OBJECTIVE: To evaluate the performance of anti-TNFα therapy in psoriatic arthritis (PsA) in a routine care setting. METHODS: Inclusion criteria were patients with PsA who initiated anti-TNFα therapy between April 2001 and April 2013 with a follow-up of at least 6 months. For peripheral forms, treatment was considered to be effective for patients with a favourable expert opinion or>30% clinical improvement of swollen and tender joint counts. For axial forms, efficacy criteria were improvement of BASDAI by at least 2 points on a scale from 0 to 10 or 50% improvement (BASDAI 50) or expert opinion.
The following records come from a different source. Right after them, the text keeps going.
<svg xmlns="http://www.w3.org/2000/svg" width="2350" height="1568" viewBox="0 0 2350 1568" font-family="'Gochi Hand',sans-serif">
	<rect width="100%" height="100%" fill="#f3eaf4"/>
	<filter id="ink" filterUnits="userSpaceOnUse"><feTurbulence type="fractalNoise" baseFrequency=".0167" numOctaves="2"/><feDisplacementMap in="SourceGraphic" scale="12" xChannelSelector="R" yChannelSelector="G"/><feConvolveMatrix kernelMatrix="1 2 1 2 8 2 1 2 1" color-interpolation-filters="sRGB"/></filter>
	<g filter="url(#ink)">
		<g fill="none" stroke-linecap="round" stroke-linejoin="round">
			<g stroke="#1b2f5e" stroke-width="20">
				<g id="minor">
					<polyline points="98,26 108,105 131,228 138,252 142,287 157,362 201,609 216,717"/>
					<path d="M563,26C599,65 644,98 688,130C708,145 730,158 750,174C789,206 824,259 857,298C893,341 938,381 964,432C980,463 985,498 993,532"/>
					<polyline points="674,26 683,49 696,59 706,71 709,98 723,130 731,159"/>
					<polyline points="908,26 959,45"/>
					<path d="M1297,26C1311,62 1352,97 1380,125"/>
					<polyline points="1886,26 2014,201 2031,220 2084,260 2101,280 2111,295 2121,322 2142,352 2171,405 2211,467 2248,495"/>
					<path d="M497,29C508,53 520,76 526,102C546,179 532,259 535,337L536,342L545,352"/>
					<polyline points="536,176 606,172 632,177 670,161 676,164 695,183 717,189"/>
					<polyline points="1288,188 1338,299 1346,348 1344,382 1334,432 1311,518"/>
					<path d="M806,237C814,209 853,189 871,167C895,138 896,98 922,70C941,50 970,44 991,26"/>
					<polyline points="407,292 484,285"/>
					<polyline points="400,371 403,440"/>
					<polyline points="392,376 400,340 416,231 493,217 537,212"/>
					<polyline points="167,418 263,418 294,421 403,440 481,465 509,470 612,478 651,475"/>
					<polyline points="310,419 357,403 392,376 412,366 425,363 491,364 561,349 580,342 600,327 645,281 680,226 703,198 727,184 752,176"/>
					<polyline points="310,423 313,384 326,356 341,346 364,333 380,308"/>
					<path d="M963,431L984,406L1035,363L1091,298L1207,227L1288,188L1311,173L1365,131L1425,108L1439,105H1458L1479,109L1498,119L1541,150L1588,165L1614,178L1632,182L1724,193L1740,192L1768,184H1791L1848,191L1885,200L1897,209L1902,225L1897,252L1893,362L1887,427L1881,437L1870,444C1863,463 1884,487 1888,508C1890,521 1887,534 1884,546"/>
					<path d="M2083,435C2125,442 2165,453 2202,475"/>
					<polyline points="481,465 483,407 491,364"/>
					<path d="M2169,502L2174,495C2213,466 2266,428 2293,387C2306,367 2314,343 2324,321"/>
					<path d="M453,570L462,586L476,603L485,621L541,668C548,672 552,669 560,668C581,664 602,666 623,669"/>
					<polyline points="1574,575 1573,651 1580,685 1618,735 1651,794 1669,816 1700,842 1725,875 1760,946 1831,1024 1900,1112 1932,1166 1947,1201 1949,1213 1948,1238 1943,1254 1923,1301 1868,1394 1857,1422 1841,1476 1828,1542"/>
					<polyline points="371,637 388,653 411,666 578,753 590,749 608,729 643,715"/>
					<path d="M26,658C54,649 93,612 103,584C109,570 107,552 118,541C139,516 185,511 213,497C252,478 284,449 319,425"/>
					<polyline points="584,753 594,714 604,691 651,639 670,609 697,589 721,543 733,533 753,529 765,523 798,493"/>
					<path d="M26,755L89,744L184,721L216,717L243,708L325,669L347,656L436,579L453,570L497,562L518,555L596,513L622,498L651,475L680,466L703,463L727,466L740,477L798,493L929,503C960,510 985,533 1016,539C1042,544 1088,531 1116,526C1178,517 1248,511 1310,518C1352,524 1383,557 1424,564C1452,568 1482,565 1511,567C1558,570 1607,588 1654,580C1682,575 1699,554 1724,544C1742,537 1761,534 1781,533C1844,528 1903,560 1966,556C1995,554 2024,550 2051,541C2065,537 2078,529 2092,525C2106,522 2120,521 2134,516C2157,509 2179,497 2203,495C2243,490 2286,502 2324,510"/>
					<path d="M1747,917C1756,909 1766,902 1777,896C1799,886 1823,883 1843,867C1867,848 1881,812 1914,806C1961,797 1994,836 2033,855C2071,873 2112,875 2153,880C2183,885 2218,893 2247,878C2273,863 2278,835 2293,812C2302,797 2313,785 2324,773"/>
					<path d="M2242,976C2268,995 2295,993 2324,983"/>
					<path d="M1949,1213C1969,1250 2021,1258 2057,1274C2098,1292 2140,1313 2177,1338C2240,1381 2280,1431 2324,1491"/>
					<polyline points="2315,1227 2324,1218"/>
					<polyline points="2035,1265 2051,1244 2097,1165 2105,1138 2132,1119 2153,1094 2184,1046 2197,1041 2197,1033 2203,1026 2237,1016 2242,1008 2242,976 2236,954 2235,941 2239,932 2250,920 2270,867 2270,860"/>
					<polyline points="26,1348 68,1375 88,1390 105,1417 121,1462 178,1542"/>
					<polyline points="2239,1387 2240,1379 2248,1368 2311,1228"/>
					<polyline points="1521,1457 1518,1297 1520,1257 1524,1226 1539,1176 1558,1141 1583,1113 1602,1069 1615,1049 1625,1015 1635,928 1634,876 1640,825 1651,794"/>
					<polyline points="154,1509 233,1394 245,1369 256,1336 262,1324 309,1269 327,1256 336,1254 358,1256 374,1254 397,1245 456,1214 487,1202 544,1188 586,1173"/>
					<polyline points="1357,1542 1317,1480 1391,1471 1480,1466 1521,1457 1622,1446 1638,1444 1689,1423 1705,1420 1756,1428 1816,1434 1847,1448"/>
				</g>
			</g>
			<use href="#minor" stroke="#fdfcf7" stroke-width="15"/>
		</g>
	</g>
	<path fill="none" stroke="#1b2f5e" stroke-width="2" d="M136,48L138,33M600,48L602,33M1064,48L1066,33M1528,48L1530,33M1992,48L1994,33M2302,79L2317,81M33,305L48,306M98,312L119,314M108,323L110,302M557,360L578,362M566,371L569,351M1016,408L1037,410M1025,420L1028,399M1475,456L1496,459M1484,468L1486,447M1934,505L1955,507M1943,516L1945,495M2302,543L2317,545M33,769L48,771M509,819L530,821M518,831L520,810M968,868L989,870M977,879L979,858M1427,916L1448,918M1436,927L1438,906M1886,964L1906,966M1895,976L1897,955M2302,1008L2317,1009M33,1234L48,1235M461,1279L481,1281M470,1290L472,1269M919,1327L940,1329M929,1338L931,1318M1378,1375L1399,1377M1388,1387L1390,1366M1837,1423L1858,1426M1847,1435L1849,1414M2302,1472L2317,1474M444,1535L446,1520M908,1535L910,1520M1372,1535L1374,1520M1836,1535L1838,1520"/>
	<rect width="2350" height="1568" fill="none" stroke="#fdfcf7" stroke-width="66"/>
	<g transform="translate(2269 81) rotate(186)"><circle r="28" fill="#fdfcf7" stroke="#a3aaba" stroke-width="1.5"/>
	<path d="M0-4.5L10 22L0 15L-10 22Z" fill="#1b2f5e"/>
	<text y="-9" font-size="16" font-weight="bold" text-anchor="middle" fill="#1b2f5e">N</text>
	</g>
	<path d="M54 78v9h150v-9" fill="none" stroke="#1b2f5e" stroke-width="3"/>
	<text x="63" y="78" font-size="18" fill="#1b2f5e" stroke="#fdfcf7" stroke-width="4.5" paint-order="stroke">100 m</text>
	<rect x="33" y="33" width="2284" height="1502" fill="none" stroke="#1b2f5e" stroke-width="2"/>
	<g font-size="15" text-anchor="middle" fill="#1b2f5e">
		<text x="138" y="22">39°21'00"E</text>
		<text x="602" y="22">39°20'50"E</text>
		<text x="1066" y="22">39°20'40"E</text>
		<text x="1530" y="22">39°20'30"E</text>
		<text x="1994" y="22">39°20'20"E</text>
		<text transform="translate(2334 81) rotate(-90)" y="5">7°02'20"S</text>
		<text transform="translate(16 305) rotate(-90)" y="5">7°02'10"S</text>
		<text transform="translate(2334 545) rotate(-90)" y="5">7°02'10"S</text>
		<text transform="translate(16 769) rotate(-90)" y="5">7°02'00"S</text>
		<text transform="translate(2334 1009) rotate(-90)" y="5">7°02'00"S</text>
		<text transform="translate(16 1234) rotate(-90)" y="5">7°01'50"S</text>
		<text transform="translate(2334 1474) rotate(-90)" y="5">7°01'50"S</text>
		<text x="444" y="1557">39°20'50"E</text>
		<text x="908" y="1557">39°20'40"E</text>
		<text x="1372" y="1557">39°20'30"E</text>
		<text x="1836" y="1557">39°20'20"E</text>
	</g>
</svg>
Drug survival of first anti-TNFα therapy was also investigated. RESULTS: The study included 193 patients (107/86M/F, mean age 46.8 years, mean disease duration 6.7 years, 171/22 peripheral/axial forms). Only 48 (25%) patients received concomitant DMARD therapy (65% were treated with methotrexate). The majority of patients started with first-line etanercept (n=102), followed by adalimumab (n=46), infliximab (n=44) and golimumab (n=1). At 3 months, 90% of patients had obtained an adequate response, 7% had discontinued due to lack of efficacy and 3% due to adverse events. Median drug survival was 2 years. One-year and 2-year drug survival rates were 77% and 67%, respectively. Seventy-nine (41%) patients switched to a second anti-TNFα and 29 to a third anti-TNFα; 82% of switchers responded to second-line therapy and 83% responded to third-line therapy. CONCLUSION: High drug survival and high response rates were observed in these patients with PsA receiving their first anti-TNFα therapy in routine clinical practice.